Film documents high school player’s road to NBA

By 17 Sebastian Telfair had seen it all before.

He’d seen his brother, former Providence standout Jamel Thomas’ hoop dreams deflate like a true fiend’s weight back in 1999 when Thomas, who led the Big East in scoring his senior season, wasn’t picked up by an NBA squad.

By now we all know how Telfair’s story ended: 13th pick in the 2004 NBA Draft (Lottery status) and a $15 million endorsement deal with Adidas (family financial future cemented).

So what’s the purpose of director Jonathan Hock’s latest documentary “Through the Fire,” which chronicles Telfair’s last year at Brooklyn’s Abraham Lincoln High School before he became the first point guard ever to go from high school to the NBA?

The film, which premiered Sunday night on ESPN and dropped tuesday on DVD at stores nationwide is the story behind the glory.

“Through the Fire” focuses on the ever-illusive how, which is often more valuable than the what.

Bassy already had the name. He’s New York Knick’s starting point guard Stephon Marbury’s cousin.

But the boy who was crowned the prince of Coney Island almost since birth had to earn his fame. And that’s where this movie shines.

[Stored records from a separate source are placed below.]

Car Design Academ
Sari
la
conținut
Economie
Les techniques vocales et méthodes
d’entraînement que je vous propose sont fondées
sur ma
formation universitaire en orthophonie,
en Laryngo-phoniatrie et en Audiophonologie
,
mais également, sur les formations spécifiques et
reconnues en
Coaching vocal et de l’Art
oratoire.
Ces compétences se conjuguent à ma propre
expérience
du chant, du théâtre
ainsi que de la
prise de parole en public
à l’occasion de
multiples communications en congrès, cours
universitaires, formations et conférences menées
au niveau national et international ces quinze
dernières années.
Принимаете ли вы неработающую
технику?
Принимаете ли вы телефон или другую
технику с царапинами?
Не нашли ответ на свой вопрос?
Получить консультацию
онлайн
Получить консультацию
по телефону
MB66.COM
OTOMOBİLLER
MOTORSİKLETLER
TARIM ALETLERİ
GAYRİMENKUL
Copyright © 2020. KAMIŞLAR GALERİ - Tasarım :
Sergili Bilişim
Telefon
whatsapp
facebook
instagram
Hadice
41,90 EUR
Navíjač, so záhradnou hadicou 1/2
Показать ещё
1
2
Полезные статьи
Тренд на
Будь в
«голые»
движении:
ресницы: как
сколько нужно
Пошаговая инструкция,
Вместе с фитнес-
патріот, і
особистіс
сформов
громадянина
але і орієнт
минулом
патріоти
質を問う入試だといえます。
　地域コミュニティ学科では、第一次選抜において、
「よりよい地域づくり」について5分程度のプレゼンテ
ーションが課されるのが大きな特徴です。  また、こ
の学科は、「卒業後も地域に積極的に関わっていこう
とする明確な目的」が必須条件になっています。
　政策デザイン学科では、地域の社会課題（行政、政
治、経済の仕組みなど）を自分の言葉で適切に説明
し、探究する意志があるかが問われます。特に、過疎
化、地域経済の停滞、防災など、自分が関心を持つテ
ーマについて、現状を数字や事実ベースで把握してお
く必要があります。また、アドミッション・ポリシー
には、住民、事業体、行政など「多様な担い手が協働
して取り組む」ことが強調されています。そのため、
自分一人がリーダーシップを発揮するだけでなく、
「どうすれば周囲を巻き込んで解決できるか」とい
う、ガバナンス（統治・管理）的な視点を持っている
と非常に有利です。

The movie begins with Telfair taking a walk through his Surfside Gardens housing project. He has been on the national radar since 13 and throughout the 102-minute flick he incessantly signs autographs and takes photos as if he’s already made it.

It’s that dichotomy that shaped Bassy’s world at the time. He had one foot in the game and one foot out.

In the city, he was a bona fide celebrity with folks like Jay-Z, Derek Jeter and Ahmad Rashad coming to his games. He had all the trappings of a superstar, but with an asterisk. On the surface he had already made it, free sneakers, fresh Rocafella link courtesy of Hova himself, and legions of adoring fans.

On the real, money was still a touch a way. He was still in the hood and still “broke” and whether or not he’d ever cash in on his potential all depended on his game.

Like his brother and assistant coach Daniel Turner said to Bassy before Lincoln won an unprecedented third straight Public School Athletic League championship in Madison Square Garden, “When the lights is on, it’s time to perform.”

And though it’s a movie about basketball and watching Bassy perform is captivating, there’s almost too much hoops in this documentary. It’s also supposed to be about life. And that’s where “Through the Fire” leaves a lot to be desired. There’s nary a scene in which young Telfair is in class or on his way to class, let alone studying or actually taking a test.

There are no interviews with any of his teammates, teachers or even his girl. Basically, this movie lets you know Sebastian Telfair worked damn hard to make it to the league. It’s a classic straight-from-the-hood-and-did-good tale. But by the film’s end, you don’t really know anything about Bassy that you couldn’t have figured out without watching the movie.

The film’s saving grace may be the unbreakable bond between him and his family, though they do make it seem like playing basketball is the only way for a young black male to become successful.

Bottom line, if you’re not a die-hard hoops fan, you may not want to check for this one. If you are, then you definitely want to cop that disc.